45 So when He came to Galilee, the Galileans received Him, having seen all the things that He did in Jerusalem at the feast; for they themselves also went to the feast.

On the surface, this sounds positive. They "received" Him, or welcomed Him. But John immediately gives the reason, and the reason exposes the rotten foundation of their reception. They welcomed Him because they had seen what He did in Jerusalem. They were festival-goers, pilgrims who had been in the capital for the Passover and had witnessed His signs (John 2:23). Their faith was a "seeing" faith, not a "hearing" faith like that of the Samaritans. They were miracle consumers, hungry for the next supernatural display. They were not hungry for righteousness. This is a shallow soil, and the seed of the Word will not take deep root in it. They welcomed the wonder-worker, but they did not honor the prophet. They were open to entertainment, but closed to repentance.


Application

This passage forces us to inspect the foundation of our own faith. Why did we "receive" Jesus? Do we follow Him because of what we think He can do for us, like a cosmic vending machine for health, wealth, and happiness? Or do we follow Him because of who He is, the Christ, the Savior of the world? The faith of the Galileans is the default setting of the consumerist heart. It is a religion of spectacle, always looking for the next emotional high, the next "miraculous" sign, the next big conference. It is a faith that is a mile wide and an inch deep.
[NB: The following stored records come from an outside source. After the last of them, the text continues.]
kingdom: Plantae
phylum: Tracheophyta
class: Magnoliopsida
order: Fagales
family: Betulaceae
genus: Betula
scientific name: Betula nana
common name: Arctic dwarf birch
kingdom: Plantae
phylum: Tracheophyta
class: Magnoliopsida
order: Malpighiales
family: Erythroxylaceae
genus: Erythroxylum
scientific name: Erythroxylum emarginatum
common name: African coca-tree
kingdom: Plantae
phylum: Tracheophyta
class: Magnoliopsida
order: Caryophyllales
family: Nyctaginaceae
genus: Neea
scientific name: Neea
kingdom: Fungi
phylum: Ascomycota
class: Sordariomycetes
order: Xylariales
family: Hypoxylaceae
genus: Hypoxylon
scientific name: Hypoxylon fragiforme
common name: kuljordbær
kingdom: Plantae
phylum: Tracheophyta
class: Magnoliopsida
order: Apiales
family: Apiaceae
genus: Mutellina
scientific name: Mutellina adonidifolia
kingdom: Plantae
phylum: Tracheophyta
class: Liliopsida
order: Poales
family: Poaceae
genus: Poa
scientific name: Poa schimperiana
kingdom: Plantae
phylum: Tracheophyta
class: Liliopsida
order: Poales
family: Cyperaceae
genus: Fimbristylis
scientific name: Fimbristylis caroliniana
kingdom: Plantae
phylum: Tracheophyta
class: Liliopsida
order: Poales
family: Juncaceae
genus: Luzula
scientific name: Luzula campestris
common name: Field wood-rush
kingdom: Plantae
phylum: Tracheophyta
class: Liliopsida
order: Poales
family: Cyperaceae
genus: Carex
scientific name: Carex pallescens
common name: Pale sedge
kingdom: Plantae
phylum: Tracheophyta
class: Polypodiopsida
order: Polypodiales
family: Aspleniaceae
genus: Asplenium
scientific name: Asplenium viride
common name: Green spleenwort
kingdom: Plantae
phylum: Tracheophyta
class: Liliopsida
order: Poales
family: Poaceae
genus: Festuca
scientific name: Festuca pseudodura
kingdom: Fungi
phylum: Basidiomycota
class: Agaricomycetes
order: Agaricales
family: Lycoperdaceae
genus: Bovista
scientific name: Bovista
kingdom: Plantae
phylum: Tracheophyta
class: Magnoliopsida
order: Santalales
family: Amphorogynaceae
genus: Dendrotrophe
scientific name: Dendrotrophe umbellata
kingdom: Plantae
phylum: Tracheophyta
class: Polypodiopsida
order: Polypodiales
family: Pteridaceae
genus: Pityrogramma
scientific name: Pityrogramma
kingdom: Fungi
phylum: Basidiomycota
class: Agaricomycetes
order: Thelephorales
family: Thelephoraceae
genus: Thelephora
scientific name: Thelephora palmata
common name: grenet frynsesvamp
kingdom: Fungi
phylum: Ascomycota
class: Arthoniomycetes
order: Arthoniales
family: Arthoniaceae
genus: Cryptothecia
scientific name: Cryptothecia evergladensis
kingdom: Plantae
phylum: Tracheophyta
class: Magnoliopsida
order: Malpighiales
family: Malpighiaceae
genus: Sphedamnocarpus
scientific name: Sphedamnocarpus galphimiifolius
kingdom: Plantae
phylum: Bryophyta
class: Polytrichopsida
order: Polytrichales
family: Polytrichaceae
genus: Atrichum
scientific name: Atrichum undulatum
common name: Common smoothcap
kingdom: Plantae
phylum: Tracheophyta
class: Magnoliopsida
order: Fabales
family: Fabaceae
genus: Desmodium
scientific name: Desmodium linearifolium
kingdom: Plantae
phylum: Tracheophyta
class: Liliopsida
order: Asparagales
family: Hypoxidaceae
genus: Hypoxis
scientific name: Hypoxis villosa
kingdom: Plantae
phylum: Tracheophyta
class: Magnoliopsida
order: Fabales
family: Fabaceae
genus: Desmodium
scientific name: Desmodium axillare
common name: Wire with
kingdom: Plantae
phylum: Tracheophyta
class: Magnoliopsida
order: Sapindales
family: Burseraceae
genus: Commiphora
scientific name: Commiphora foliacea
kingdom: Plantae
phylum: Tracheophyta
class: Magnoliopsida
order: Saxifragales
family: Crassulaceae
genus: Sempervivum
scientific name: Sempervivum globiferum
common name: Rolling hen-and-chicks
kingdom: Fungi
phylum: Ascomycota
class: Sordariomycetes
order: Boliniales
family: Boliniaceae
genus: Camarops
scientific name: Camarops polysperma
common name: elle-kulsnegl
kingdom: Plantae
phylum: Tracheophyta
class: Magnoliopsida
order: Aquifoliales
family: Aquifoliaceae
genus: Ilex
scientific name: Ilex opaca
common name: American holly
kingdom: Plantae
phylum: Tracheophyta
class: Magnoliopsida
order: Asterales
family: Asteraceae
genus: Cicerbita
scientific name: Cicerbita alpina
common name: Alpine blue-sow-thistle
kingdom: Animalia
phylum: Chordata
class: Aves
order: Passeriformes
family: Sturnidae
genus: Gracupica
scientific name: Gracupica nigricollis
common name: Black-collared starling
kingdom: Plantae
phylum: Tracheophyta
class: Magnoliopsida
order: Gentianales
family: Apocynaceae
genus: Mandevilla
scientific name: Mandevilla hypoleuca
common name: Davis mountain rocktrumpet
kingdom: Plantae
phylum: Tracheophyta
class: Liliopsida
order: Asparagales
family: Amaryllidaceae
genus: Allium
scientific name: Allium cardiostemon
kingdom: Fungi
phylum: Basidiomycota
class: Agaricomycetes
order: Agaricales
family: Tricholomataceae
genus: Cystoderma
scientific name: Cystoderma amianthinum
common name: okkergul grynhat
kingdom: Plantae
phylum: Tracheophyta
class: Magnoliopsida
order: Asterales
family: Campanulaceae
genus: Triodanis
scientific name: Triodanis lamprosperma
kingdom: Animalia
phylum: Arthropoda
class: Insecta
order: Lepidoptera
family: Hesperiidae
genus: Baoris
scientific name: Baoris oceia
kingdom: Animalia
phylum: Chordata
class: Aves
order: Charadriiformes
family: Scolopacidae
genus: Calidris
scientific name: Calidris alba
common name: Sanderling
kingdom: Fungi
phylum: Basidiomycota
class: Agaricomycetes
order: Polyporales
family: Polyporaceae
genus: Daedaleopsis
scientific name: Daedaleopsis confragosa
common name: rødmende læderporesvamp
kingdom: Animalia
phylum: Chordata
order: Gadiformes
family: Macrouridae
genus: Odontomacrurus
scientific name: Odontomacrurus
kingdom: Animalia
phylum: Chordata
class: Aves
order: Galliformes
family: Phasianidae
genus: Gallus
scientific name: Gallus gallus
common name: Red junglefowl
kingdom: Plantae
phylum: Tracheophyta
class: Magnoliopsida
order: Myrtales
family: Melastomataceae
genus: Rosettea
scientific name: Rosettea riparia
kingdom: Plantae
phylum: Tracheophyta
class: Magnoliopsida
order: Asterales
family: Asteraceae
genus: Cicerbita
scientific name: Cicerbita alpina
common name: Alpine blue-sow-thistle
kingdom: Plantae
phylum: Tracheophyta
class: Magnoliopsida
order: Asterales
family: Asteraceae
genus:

The faith of the Samaritans, by contrast, is the faith of the true disciple. It hears the word of Christ and believes it. It does not need a constant stream of signs and wonders because it has the ultimate sign and wonder: the Word made flesh. True faith is not built on the shifting sands of experience and emotion, but on the bedrock of Christ's testimony about Himself. We must ask God to deliver us from a Galilean faith and grant us a Samaritan faith. We must learn to honor Christ not for His works, but for His worth. This means submitting to His Lordship, obeying His commands, and trusting His promises, even when, and especially when, there are no fireworks to be seen.